Esercizi da svolgere —
A – Elenca i corpi che, secondo il brano sull'Isola delle Rose, presidiarono l'isola a partire dal 26 giugno.
B – Per favore, disponi in un elenco numerato tutto ciò che va dalla riga delle voci che contiene "configurations." giù fino alla fine delle voci, estremi inclusi, tralasciando le righe vuote.

Brano scelto —
******
Il film
La piattaforma Netflix ha inserito in programmazione un film diretto da Sydney Sibilia dal titolo “L’incredibile storia dell’Isola delle Rose”.
La pellicola narra dell’ing. Giorgio Rosa, interpretato da Elio Germano, che, appena laureato, progetta e costruisce una particolare piattaforma marittima al largo della costa adriatica, in corrispondenza di Rimini, finendo per proclamarvi uno Stato indipendente denominato Repubblica Esperantista dell’Isola delle Rose, scatenando l’ira del governo italiano presieduto da Giovanni Leone.
Il film trae spunto da una storia vera, che viene raccontata in modo ben riuscito sebbene in chiave romanzata.
La realtà
L’ing. Rosa aveva effettivamente iniziato a compiere alcuni esperimenti costruttivi per conto della SPEC (Società Sperimentale per l’Iniezione del Cemento), culminati con la realizzazione di una piattaforma di 200 metri quadrati a 6,3 miglia dalla costa riminese, ossia a 550 metri dalle acque territoriali, costata 100 milioni.
Secondo quanto riportano le cronache, il “nuovo Stato”, od anche “territorio libero” era stato proclamato nel maggio del 1968, aveva un proprio governo, l’esperanto quale lingua ufficiale e una bandiera che venne fatta ammainare per ragioni di sicurezza della navigazione.
Oltre all’opinione pubblica la vicenda interessò, tra l’altro, la stampa, il parlamento, il governo, il Consiglio di Stato ed anche le forze dell’ordine, tant’è che l’isola, circa due mesi dopo la dichiarazione di indipendenza del 1 maggio 1968, il 26 giugno iniziò ad essere presidiata “per ragioni di sicurezza” da polizia, guardia di finanza e carabinieri contro il volere dell’ing. Rosa cui era anche stato vietato lo sbarco.
La piattaforma finì con l’essere gravemente danneggiata per mano degli incursori della Marina Militare nel febbraio del 1969, poi la natura fece il resto: il 26 dello stesso mese venne spazzata da una burrasca e si inabbissò.
******
Raccolta dati —
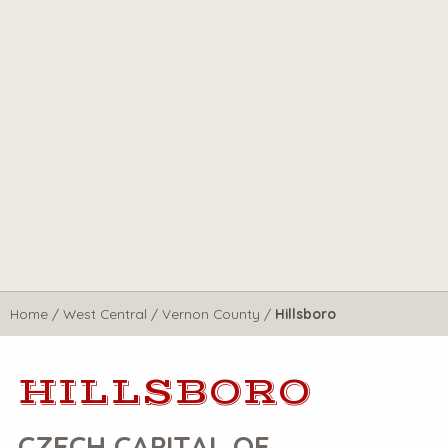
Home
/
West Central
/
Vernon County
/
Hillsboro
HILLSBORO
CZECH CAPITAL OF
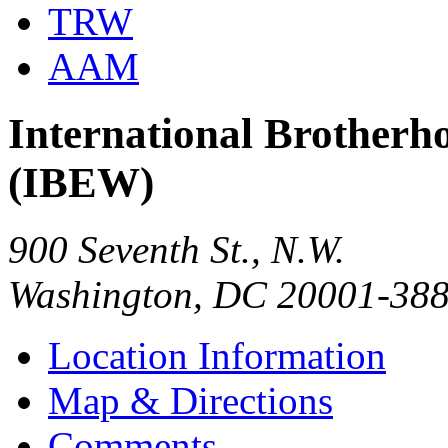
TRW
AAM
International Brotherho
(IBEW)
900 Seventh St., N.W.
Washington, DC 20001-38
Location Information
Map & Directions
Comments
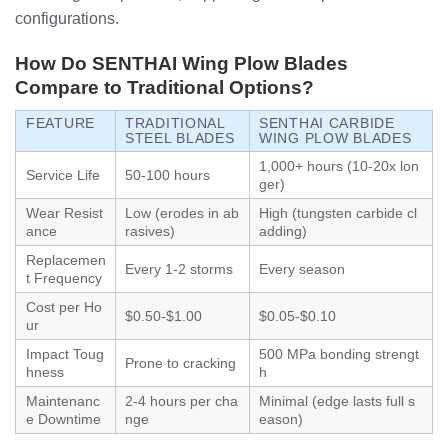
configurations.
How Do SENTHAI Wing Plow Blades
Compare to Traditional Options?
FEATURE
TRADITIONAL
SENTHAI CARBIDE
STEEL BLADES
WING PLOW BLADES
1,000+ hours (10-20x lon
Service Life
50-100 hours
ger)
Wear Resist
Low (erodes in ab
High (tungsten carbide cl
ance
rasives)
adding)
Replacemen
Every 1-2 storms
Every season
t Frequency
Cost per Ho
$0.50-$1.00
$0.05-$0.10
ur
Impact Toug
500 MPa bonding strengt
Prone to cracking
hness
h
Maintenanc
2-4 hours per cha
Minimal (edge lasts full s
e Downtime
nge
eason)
******
Soluzioni —
A –
- polizia
- guardia di finanza
- carabinieri

B –
1. configurations.
2. How Do SENTHAI Wing Plow Blades
3. Compare to Traditional Options?
4. FEATURE
5. TRADITIONAL
6. SENTHAI CARBIDE
7. STEEL BLADES
8. WING PLOW BLADES
9. 1,000+ hours (10-20x lon
10. Service Life
11. 50-100 hours
12. ger)
13. Wear Resist
14. Low (erodes in ab
15. High (tungsten carbide cl
16. ance
17. rasives)
18. adding)
19. Replacemen
20. Every 1-2 storms
21. Every season
22. t Frequency
23. Cost per Ho
24. $0.50-$1.00
25. $0.05-$0.10
26. ur
27. Impact Toug
28. 500 MPa bonding strengt
29. Prone to cracking
30. hness
31. h
32. Maintenanc
33. 2-4 hours per cha
34. Minimal (edge lasts full s
35. e Downtime
36. nge
37. eason)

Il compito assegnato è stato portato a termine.